Explain to your C-suite that there is a massive assumption at play.

Bigger is not always better. A supplier’s size does not always guarantee the highest quality. Ask your C-suite how they currently assess the quality of their strategic suppliers. Explain that VMS technology allows users to measure objectively and report on supplier quality.

Explain that suppliers must use the VMS so the company can realize the tool’s visibility and compliance benefits.

Specifically, explain how the VMS can help detect supplier overbilling and provide insight into their markups.
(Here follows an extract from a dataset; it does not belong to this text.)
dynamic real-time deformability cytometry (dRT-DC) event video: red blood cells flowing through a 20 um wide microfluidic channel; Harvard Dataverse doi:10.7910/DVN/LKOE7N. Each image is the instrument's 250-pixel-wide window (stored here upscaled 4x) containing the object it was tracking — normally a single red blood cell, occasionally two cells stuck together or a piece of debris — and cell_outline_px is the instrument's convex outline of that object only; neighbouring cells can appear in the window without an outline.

Also, alert your executives to the risk mitigation that the VMS provides the organization.

Reveal the amount of spend captured in the tool.

Point out how much spend is not being captured by these suppliers bypassing the VMS.
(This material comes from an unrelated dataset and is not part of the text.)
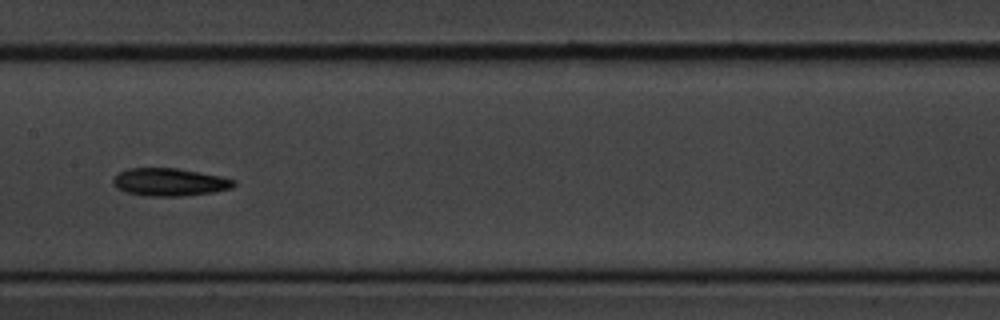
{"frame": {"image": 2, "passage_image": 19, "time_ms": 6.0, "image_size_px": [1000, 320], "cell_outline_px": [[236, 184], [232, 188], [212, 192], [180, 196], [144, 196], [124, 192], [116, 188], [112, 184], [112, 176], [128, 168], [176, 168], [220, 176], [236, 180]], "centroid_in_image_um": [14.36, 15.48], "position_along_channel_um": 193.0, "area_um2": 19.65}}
Explain how relationship-based deals create an uneven playing field in the industry.

Smaller service providers participate via the VMS, so allowing the larger suppliers to bypass the VMS is not fair to the participating suppliers. This creates a lack of competition and an unfair competitive advantage among suppliers.

Conclusion

Resistance is not unusual. In fact, contingent workforce programs have experienced this resistance before. Twenty years ago, some enterprise companies were not willing to utilize a VMS at all. Over time, hundreds of these organizations grew to appreciate and now depend on the visibility and compliance a VMS provides. Approximately 80% of companies worldwide with more than 1,000 employees have implemented a VMS.

The same will become true for suppliers participating in VMS-managed services procurement initiatives over time. Until then, it is crucial to explain to your C-suite how getting all suppliers on board will provide the visibility and compliance currently lacking with the larger, more strategic suppliers.

Do not hesitate to have this critical discussion with your executives. Educate them on the current risks associated with these relationship-based deals and how getting all suppliers to participate in the tool will mitigate that risk. If you need further guidance, reach out to your Beeline account manager. Your company’s larger, strategic suppliers may not want to participate in the tool, but the resulting lack of visibility and compliance is something that your program cannot afford.